start EXTRACT TO READ

Inchlonaig is an island in Loch Lomond in Scotland.

Geography and geology 
Inchlonaig is the most northerly of the larger islands in the Loch Lomond, just south of where it narrows into a ribbon loch, and north of Inchconnachan.

History 
Inchlonaig has traces of human habitation dating back to 5000BC.

Scattered across the island are yew trees. The travel writer, H.V. Morton visited in the 1930s, and mentions:
Inchclonaig [sic], the 'marsh isle' whose yew trees, it is said, were planted by Robert the Bruce for his archers.
It is also stated that  King Robert used this supply to make bows before the fourteenth century Battle of Bannockburn. The island was thus of great value and the trees maintained with the utmost care.

Strathcashel, a stronghold of the Dukes of Montrose was opposite Inchlonaig.

Rob Roy fixed the amount of money he was to extort from Clan Colquhoun here.

end EXTRACT TO READ
start DATA EXCERPTS

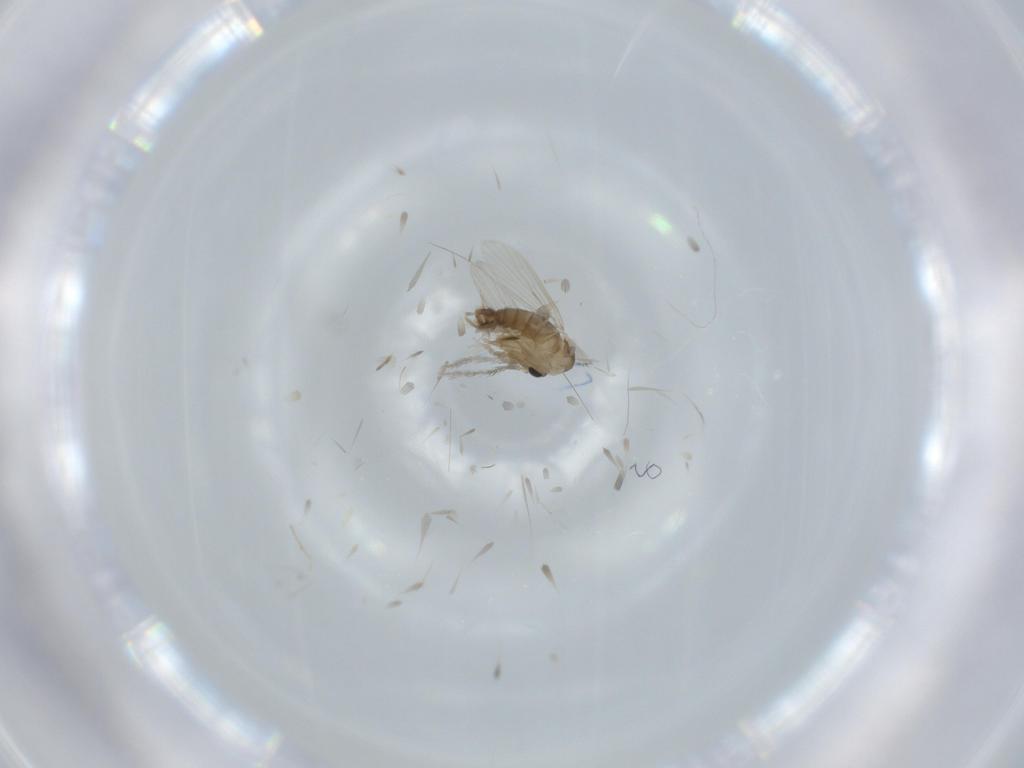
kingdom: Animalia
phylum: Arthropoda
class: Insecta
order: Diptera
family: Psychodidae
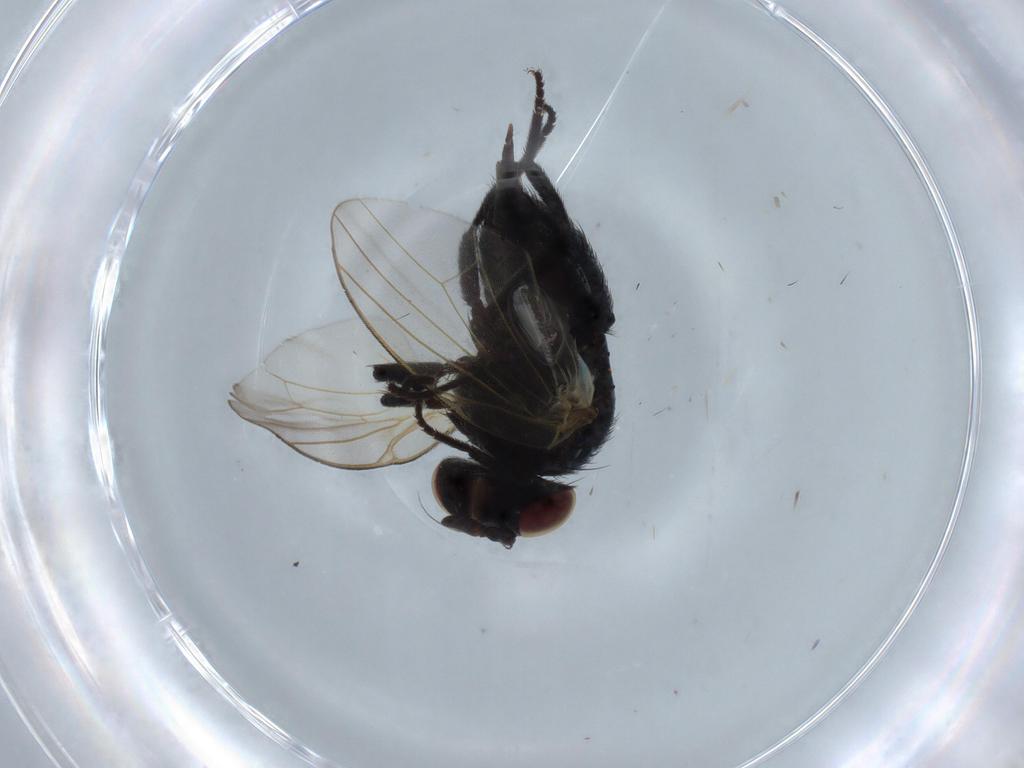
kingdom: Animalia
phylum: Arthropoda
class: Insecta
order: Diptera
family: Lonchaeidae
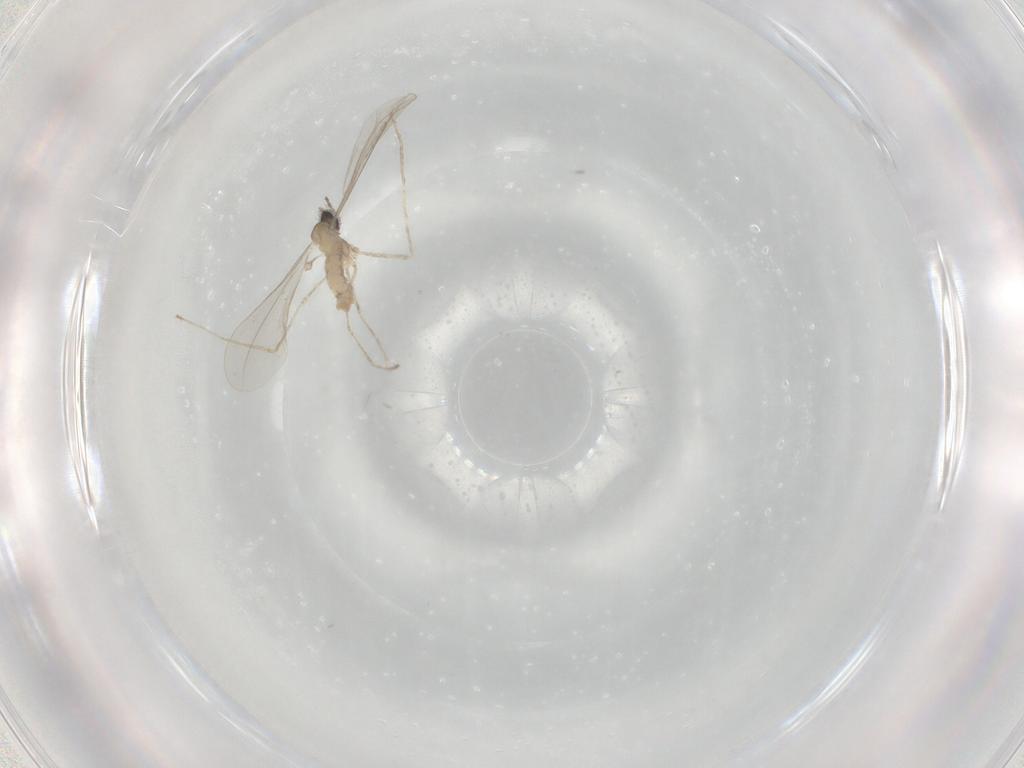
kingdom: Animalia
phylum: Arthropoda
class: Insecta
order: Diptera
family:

end DATA EXCERPTS

WRITTEN TASKS:
**a)** According to the passage about Inchlonaig, how far back do traces of human habitation on the island date?
**b)** Please retype the passage about Inchlonaig between "Scattered across the" and "for his archers.", inclusive.
**c)** Carry on the passage about Inchlonaig from the point where it stops.

RESPONSES BY TASK:
**a)** To 5000BC.

**b)**
Scattered across the island are yew trees. The travel writer, H.V. Morton visited in the 1930s, and mentions:
Inchclonaig [sic], the 'marsh isle' whose yew trees, it is said, were planted by Robert the Bruce for his archers.

**c)**
At various times, the island has been a deer park, especially by Sir James Colquhoun in the 17th century and a place of confinement for drunkards and the mentally ill.

In 1873, Sir James Colquhoun, the clan chief, and some ghillies drowned after going hunting here, and they are buried together at Luss.

Current use

A stone cottage is now used as a holiday home. The island is classified by the National Records of Scotland as  an inhabited island that "had no usual residents at the time of either the 2001 or 2011 censuses."

The beaches on the island are also a common location for campers who are looking for a more quiet campsite.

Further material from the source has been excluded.